Liquid resin as well as over the gas phase are densified with carbon, so that densities of about 1 .4 g / cm ³ can be achieved. The bending strength level of the samples with vapor deposition is significantly better, which suggests a better binding of the pyrocarbon by vapor deposition to the coke grains.

This better bonding of the pyrocarbon by the vapor deposition to the coke grains is even more evident after the graphitization treatment. While the graphitized carbon shrinks with resin as the starting material of the coke grain and thus sets a poor connection between the matrix and coke grains, formed in the pyrocarbon coating via CVI intimate contact with the coke grains and thus relatively good mechanical properties. The good bonding of CVI carbon with the coke grains is confirmed by the microsection of Figure 1. Comparing properties of the component according to the invention encompassing graphite vibration-compacted graphite, commercially available from SGL Carbon GmbH was additionally Sigrafine ^® MKUN, used.

The property comparison of the component according to the invention comprising graphite with the graphite conventionally produced by vibration compression shows that an equivalent material property profile can be produced by the method steps 3D printing and CVI compaction. Despite the lower density of the component according to the invention even slightly improved bending properties could be achieved become. One reason could be the slightly fine structure of the component according to the invention with max. Grain 0.4 mm compared to the comparative graphite with max. Grain 0.8 mm.

Table 2: Physical and mechanical properties of graphitized bodies compared to Sigrafine ^® MKUN

In addition, another coke was used in the preparation of Sigrafine ^® MKUN, the more easily graphitized. Thus, the slightly different values for specific electrical resistance (Example 1 .2: 15 μΟΗΜ ^* ηη, Sigrafine MKUN: 15 μΟΗΜ ^* ηη), the differences in thermal conductivity and also the slight difference in the thermal expansion behavior (room temperature / 200 ° C; Example 1 .2: 4.0 μm / (mK), Sigrafine MKUN: 3.0 μm / (ηηΚ).

Claims

claims

Method for producing a complex geometric component comprising carbon or silicon carbide, comprising the following steps: a) providing a green body based on carbon or silicon

Silicon carbide, which has been produced by means of a 3D printing process,

b) densification of the green body by means of the chemical vapor infiltration.

The method of claim 1, wherein the green body containing carbon according to step a) has been prepared using coke.

The method of claim 2, wherein the coke is a green coke

carbonized or graphitized coke.

The method of claim 1, wherein the chemical vapor infiltration according to step b) is carried out using a carbon-containing gas.

The method of claim 1 wherein the chemical vapor infiltration of step b) is at a temperature between 950 ° C and 1400 ° C.

The method of claim 1, wherein the chemical vapor infiltration according to step b) is carried out at a pressure of 5 mbar - 50 mbar.

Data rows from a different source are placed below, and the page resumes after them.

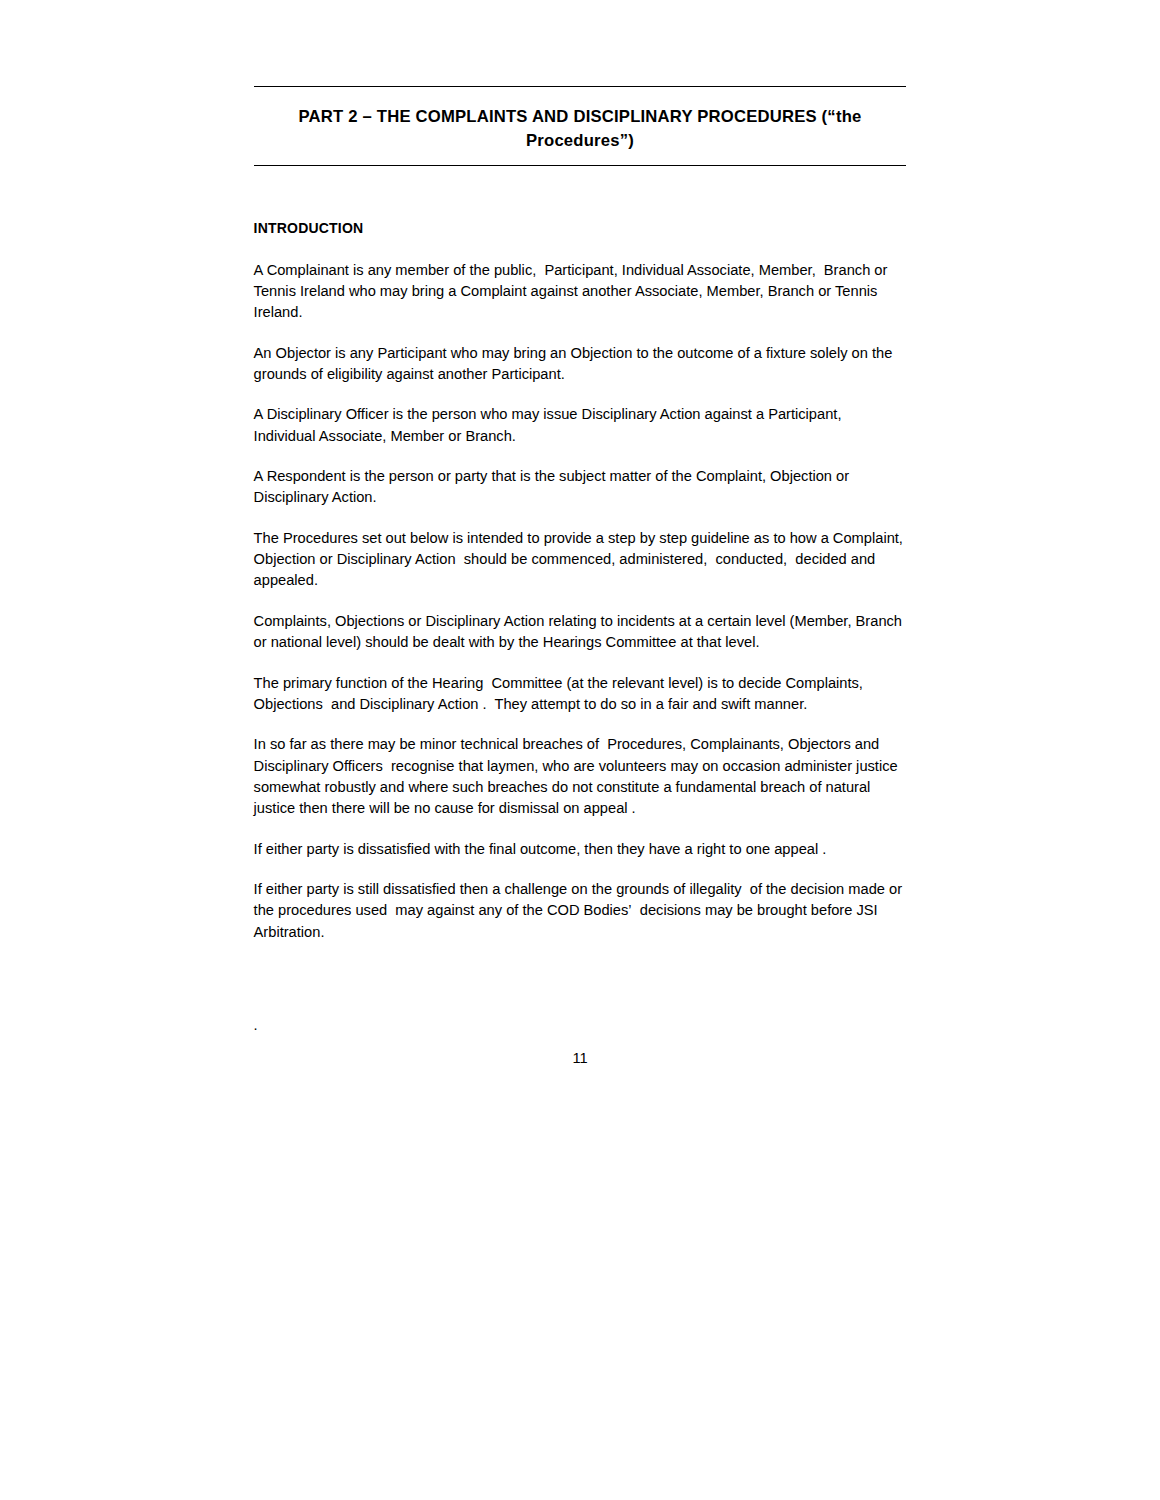PART 2 – THE COMPLAINTS AND DISCIPLINARY PROCEDURES (“the Procedures”)
INTRODUCTION
A Complainant is any member of the public, Participant, Individual Associate, Member, Branch or Tennis Ireland who may bring a Complaint against another Associate, Member, Branch or Tennis Ireland.
An Objector is any Participant who may bring an Objection to the outcome of a fixture solely on the grounds of eligibility against another Participant.
A Disciplinary Officer is the person who may issue Disciplinary Action against a Participant, Individual Associate, Member or Branch.
A Respondent is the person or party that is the subject matter of the Complaint, Objection or Disciplinary Action.
The Procedures set out below is intended to provide a step by step guideline as to how a Complaint, Objection or Disciplinary Action should be commenced, administered, conducted, decided and appealed.
Complaints, Objections or Disciplinary Action relating to incidents at a certain level (Member, Branch or national level) should be dealt with by the Hearings Committee at that level.
The primary function of the Hearing Committee (at the relevant level) is to decide Complaints, Objections and Disciplinary Action . They attempt to do so in a fair and swift manner.
In so far as there may be minor technical breaches of Procedures, Complainants, Objectors and Disciplinary Officers recognise that laymen, who are volunteers may on occasion administer justice somewhat robustly and where such breaches do not constitute a fundamental breach of natural justice then there will be no cause for dismissal on appeal .
If either party is dissatisfied with the final outcome, then they have a right to one appeal .
If either party is still dissatisfied then a challenge on the grounds of illegality of the decision made or the procedures used may against any of the COD Bodies’ decisions may be brought before JSI Arbitration.
.
11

The method of claim 1, wherein the chemical vapor infiltration according to step b) with a gassing time of 100-400 hours

is carried out.

The method of claim 1, wherein after step a) impregnating the green body with an impregnating agent selected from the group consisting of a phenolic resin, a furan resin, a sugar solution, a cellulose solution, a starch solution or a pitch.

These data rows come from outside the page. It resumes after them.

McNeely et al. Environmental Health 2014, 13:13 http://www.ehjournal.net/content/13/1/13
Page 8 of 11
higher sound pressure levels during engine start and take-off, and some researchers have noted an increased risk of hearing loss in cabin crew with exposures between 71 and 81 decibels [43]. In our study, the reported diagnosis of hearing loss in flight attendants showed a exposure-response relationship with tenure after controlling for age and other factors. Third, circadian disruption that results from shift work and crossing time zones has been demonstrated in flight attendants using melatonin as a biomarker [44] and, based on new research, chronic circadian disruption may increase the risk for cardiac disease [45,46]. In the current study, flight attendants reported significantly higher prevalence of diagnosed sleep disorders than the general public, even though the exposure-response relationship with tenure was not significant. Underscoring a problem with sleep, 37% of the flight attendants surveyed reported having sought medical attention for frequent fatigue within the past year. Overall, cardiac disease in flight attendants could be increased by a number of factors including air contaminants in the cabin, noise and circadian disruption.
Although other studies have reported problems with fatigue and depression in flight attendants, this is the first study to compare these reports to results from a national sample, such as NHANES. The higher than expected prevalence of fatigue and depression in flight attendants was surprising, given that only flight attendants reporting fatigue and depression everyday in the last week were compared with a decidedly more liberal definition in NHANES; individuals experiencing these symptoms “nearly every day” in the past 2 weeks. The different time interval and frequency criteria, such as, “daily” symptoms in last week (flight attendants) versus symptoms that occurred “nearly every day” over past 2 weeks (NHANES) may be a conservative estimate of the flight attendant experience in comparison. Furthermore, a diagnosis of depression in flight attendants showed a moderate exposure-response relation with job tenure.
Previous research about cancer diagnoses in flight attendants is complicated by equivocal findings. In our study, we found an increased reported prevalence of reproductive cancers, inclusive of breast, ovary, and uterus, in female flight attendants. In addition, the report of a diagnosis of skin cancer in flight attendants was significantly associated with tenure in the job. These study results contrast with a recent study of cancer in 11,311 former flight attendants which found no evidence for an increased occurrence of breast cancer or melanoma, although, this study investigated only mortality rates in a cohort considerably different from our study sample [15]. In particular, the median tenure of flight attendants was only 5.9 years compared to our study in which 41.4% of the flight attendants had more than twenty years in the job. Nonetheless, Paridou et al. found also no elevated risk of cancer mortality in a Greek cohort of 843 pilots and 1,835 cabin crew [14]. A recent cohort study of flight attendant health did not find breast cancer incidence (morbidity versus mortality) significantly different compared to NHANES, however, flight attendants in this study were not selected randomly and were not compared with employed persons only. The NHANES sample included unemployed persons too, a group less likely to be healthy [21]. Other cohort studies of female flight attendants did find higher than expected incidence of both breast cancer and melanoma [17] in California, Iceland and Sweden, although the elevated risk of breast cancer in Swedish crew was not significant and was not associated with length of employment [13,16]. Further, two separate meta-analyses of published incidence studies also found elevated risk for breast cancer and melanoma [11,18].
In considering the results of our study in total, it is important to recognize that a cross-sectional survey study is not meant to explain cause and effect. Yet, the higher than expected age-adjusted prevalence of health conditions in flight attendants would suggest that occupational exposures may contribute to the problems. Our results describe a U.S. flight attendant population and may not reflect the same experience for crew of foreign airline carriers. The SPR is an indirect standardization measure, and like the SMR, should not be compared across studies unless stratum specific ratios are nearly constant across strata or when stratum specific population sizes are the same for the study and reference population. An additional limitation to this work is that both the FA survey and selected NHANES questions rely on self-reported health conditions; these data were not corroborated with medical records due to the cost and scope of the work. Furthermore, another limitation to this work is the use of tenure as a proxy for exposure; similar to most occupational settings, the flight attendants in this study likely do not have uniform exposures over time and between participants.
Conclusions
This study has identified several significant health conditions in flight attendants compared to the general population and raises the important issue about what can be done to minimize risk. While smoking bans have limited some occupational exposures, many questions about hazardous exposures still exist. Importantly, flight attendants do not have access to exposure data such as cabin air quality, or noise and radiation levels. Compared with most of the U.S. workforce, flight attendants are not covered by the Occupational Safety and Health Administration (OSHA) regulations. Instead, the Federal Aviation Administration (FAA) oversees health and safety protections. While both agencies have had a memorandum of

9. The method according to claim 8, wherein after the impregnation a Karbonisier ungsschritt of the green body takes place.

10. The method according to any one of the preceding claims, wherein after step b) a graphitization step takes place. 1 1. Component produced according to one of the preceding claims comprising carbon, graphite or silicon carbide.

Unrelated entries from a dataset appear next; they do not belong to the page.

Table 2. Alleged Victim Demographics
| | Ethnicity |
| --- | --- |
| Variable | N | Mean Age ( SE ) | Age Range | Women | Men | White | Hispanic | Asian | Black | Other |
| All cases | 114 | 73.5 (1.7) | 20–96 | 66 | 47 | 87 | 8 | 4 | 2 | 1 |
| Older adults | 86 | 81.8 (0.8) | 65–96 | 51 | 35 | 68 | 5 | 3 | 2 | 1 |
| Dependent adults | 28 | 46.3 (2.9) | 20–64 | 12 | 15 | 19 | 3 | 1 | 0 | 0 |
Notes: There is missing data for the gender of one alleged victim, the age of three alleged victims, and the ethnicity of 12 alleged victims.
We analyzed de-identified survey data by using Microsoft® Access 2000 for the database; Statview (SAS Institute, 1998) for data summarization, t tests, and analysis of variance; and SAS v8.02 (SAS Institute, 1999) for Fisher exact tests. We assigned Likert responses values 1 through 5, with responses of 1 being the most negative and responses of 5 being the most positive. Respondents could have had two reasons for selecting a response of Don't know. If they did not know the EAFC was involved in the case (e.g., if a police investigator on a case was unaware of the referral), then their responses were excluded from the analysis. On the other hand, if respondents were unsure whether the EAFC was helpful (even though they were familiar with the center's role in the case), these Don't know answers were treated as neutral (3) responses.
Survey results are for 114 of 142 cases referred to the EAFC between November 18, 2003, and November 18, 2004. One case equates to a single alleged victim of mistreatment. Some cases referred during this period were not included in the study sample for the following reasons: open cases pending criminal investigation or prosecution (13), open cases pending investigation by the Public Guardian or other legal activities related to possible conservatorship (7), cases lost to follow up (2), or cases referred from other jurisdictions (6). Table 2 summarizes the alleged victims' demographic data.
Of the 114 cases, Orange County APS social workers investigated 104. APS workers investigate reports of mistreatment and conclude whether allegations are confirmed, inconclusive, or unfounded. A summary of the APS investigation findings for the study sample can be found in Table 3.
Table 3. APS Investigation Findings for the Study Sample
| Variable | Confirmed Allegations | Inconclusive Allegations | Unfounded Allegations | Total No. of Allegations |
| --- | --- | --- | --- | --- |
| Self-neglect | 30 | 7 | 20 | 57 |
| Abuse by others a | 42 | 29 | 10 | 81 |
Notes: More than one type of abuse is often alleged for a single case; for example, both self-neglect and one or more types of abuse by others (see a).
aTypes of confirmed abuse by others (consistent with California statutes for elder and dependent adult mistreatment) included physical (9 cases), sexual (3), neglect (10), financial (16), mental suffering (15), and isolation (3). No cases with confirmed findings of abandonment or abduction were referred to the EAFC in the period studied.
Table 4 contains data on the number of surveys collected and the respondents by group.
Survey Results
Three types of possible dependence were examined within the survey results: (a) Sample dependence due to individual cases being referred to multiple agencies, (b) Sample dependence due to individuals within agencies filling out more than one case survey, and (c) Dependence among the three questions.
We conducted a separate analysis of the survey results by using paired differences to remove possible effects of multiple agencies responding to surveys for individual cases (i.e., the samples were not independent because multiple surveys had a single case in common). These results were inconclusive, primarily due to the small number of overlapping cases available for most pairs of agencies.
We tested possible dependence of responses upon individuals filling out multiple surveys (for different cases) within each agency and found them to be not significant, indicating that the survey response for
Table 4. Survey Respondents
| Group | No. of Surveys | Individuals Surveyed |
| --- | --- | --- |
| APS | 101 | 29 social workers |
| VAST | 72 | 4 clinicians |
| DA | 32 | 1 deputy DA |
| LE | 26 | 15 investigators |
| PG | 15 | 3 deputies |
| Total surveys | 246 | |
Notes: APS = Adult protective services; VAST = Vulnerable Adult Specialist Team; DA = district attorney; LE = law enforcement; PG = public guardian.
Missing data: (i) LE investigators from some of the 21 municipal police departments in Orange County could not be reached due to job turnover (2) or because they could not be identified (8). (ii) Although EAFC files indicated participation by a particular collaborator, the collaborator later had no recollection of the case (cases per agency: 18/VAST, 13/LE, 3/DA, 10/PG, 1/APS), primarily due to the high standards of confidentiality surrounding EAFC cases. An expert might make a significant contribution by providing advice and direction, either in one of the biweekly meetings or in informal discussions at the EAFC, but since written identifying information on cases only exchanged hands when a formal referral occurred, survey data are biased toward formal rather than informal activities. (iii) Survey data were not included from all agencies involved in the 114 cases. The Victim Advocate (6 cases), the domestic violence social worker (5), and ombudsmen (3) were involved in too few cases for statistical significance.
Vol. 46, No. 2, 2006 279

12. Component according to claim 1 1, wherein the component comprising carbon has a density of more than 1.3 g / cm ³ , and the component comprising graphite has a density of greater than 1.4 g / cm ³ .

13. The component according to claim 1 1, wherein the component comprising graphite a

Thermal conductivity of more than 30 W / m-K has. 14. Component according to claim 1 1, wherein the component comprising graphite a

Bending strength of more than 10 MPa.

15. Use of a component according to any one of claims 1 1 to 14 as components for chemical apparatus construction, as a casting core, as a casting mold or as a hollow body.